Tough admits this is not what happens in most classrooms. “Math teachers don’t think of themselves in the same way, but that does not mean that they shouldn’t.” In math, like in chess, “students should be allowed to struggle with hard problems. And teachers should play more of a coaching role: telling students what they did wrong and how they can do it better,” claims Tough.
Teaching character may be desirable, and it may even be possible inside the classroom, but is it up to each teacher, or is there something schools can do to help parents and teachers? In his book, Tough describes the “character report card” used at the Knowledge Is Power Program (KIPP) charter schools in the United States. These report cards ask teachers to rate students on seven “strengths”: zest, grit, optimism, self-control, gratitude, social intelligence, and curiosity. The report card is based on the research of two leading psychologists on character education, Martin Seligman and the late Chris Peterson, and was developed with Angela Duckworth, best known for her research on grit.
According to Tough, what is useful about these report cards is not that they identify the seven most essential non-cognitive skills. “One could make a reasonable case for excluding some skills and including others.” To him, what is most helpful is that they “start a conversation between teachers, parents, and students” about these skills. He argues that because these reports assess students on multiple aspects (each strength is scored according to how frequently a number of observable behaviors occur), a child is often strong in some of these aspects and weak in others. “So, you can tell a child: ‘You’re great at optimism. Let’s talk about how you can improve at self-control.’ This makes kids want to have these conversations,” says Tough with palpable enthusiasm.
Tough was far less sanguine about using the report card for accountability purposes. While he points out that “all of our incentives are on the cognitive side of education,” he warns that “this should not be another thing for which we hold teachers accountable.” Instead, Tough argues, “we should change the way we think about accountability.” First, he suggests, we should change how we evaluate schools to focus more on students’ skills rather than on their knowledge. Second, we should continue to monitor the long-term effects of socio-emotional skills and make decisions about school accountability based on those outcomes, which are the ones we ultimately care about.
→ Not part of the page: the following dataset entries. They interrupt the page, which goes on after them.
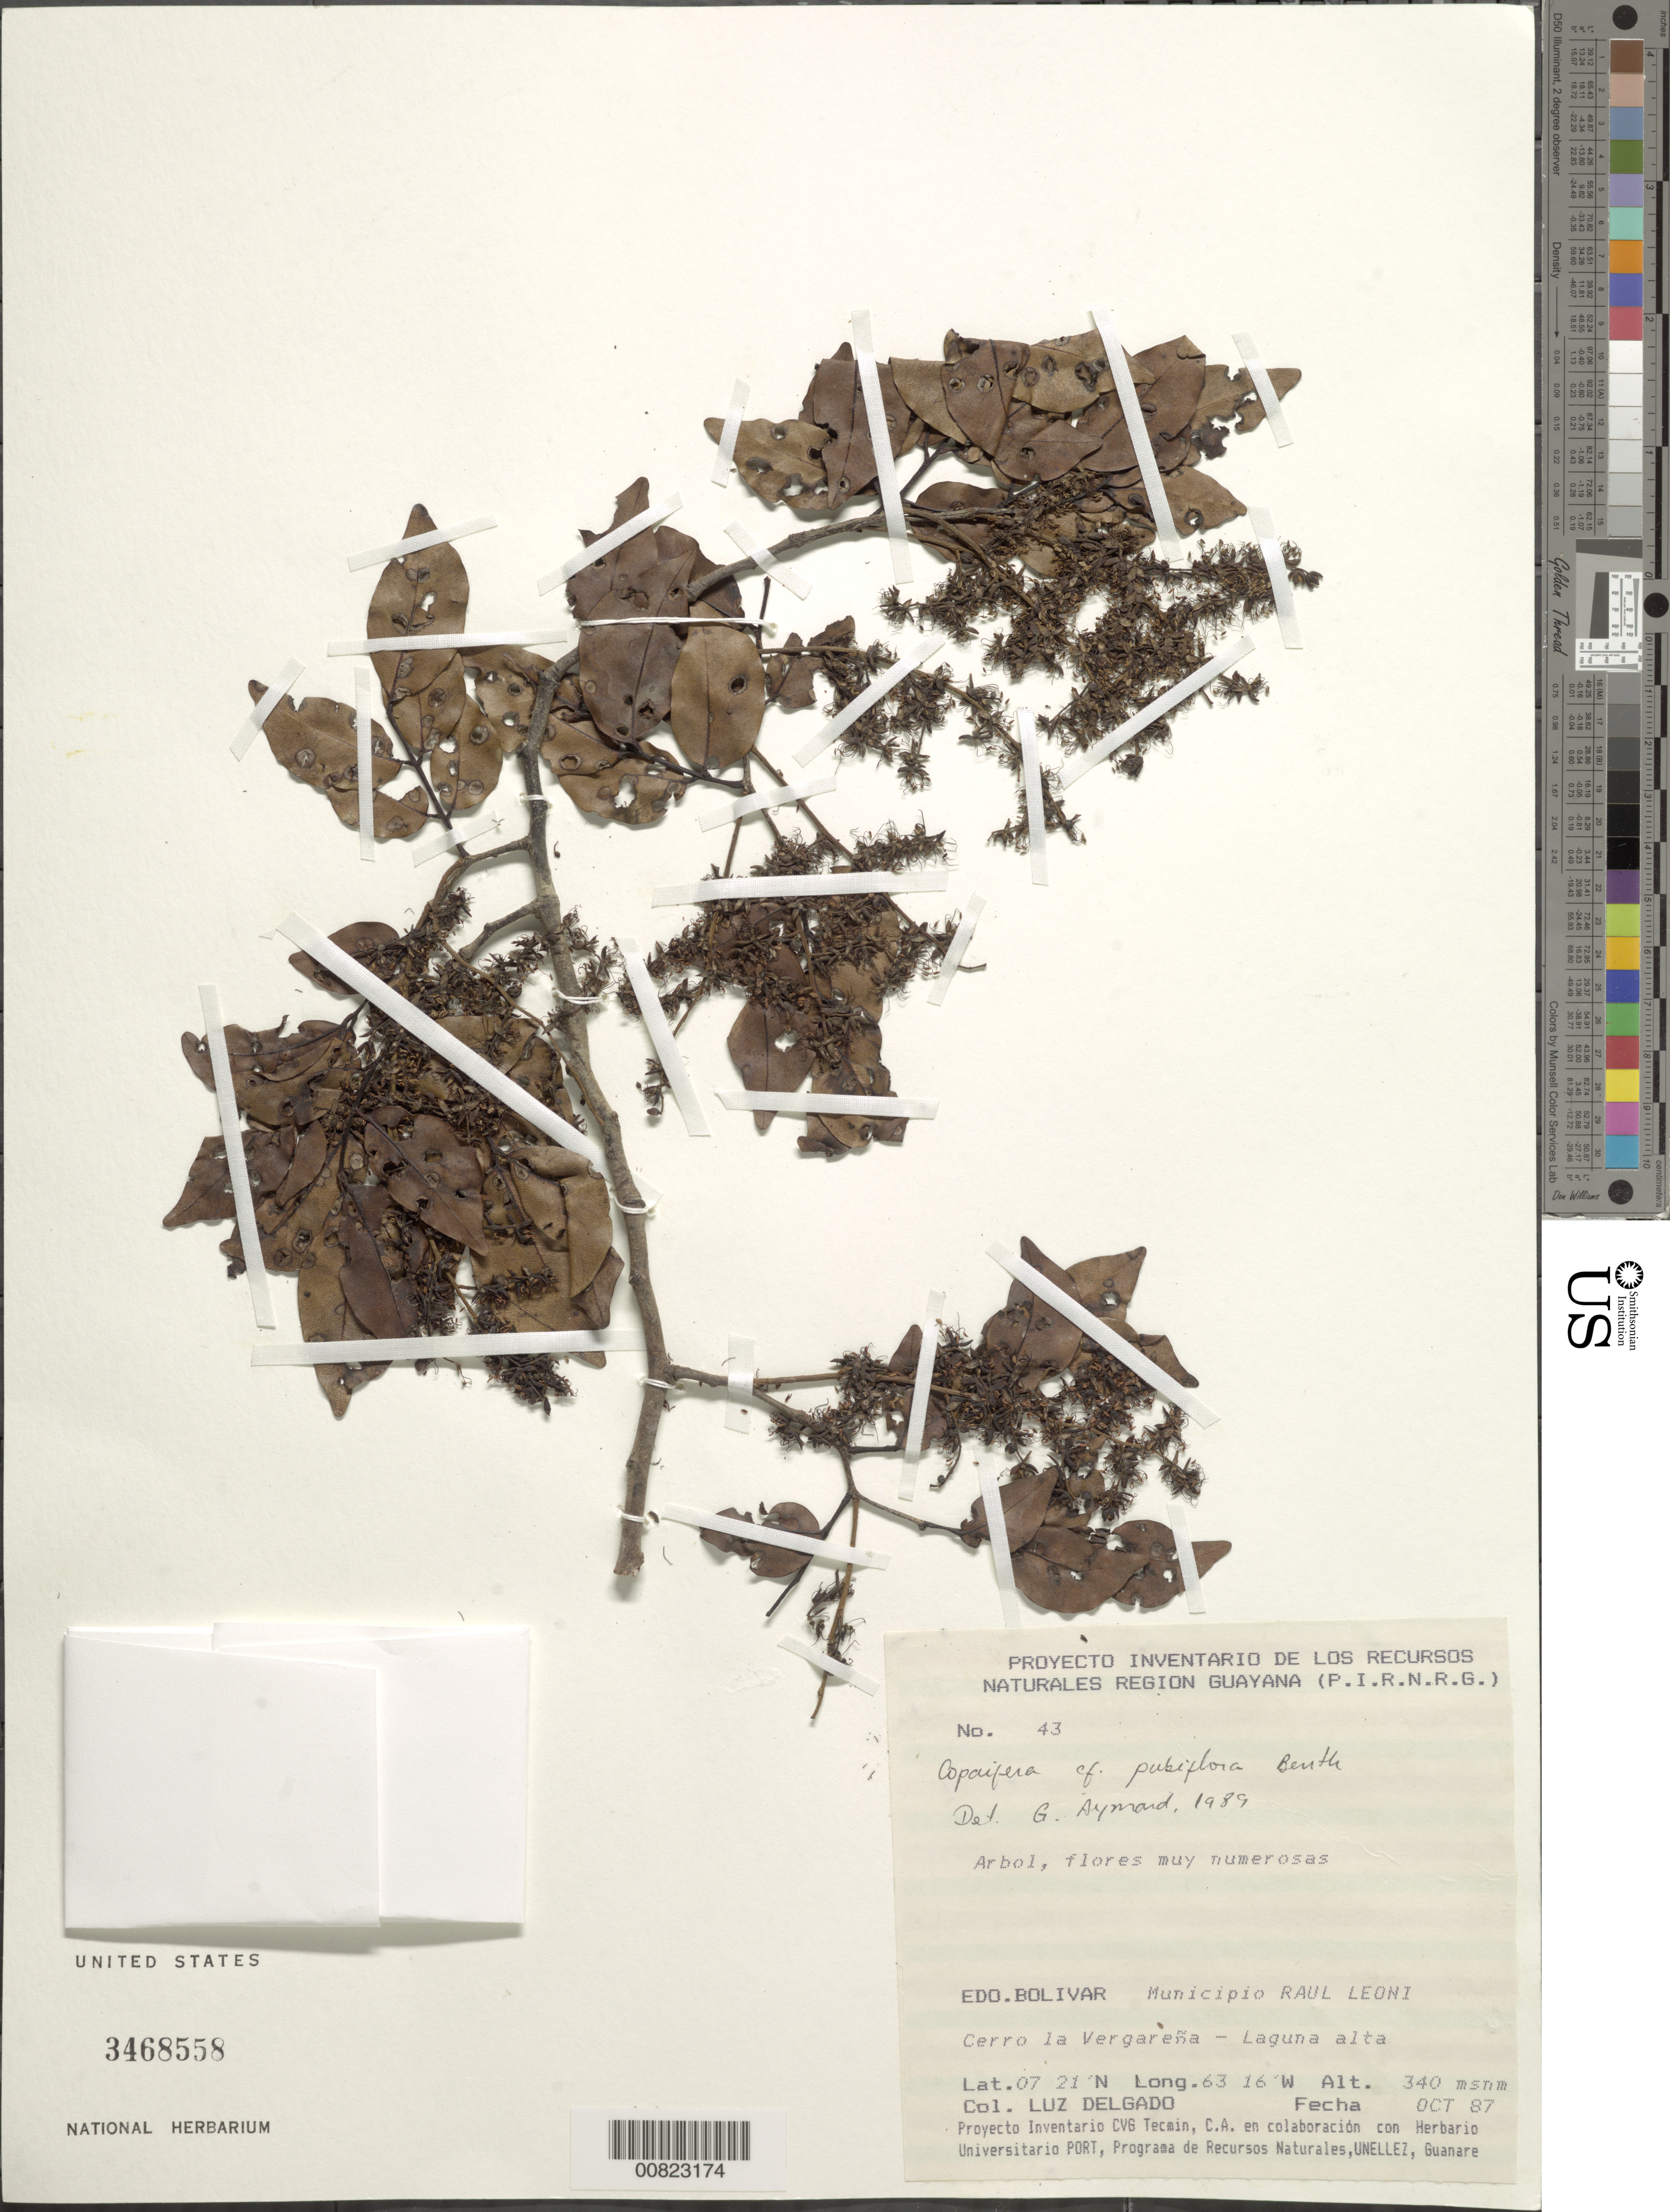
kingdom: Plantae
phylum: Tracheophyta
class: Magnoliopsida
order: Fabales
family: Fabaceae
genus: Copaifera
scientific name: Copaifera pubiflora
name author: Benth.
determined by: Aymard C., G. A., (PORT), Univ. Nac. Exp. de los Llanos Ezequiel Zamora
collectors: L. Delgado V.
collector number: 43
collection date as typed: Oct-87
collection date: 1987-10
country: Venezuela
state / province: Bolívar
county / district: Angostura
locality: Mun. Raúl Leoni [=Angostura], Cerro la Vergareña - Laguna alta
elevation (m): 340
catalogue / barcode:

By the end of my interview, I was ready to convert others, but I had one more question: what are we missing? Since Tough had anticipated the discussion on charter schools and socio-emotional skills, I thought it could not hurt to pick his brain on the next big trend. Tough did not disappoint. “Environments,” he said, with the look of someone who had already given this question some serious thought. “In education, we have conversations about skills, but we actually know a great deal about how adverse environments affect children. We do not think enough about the environments where children are learning every day and how we can change these environments to help them learn more.”
As always, Tough proves to be at the frontier of education. Research in neuroscience, clinical psychology, and economics has for decades documented the importance of “toxic stress” environments during childhood on long-term outcomes. This research is gaining momentum as new experimental evidence has emerged in recent years. Perhaps, I wondered, I am witnessing the beginning of Tough’s next groundbreaking book.
Alejandro J. Ganimian is a doctoral student in quantitative policy analysis in education at the Harvard Graduate School of Education and a doctoral fellow in the multidisciplinary program in inequality and social policy at the Harvard Kennedy School of Government.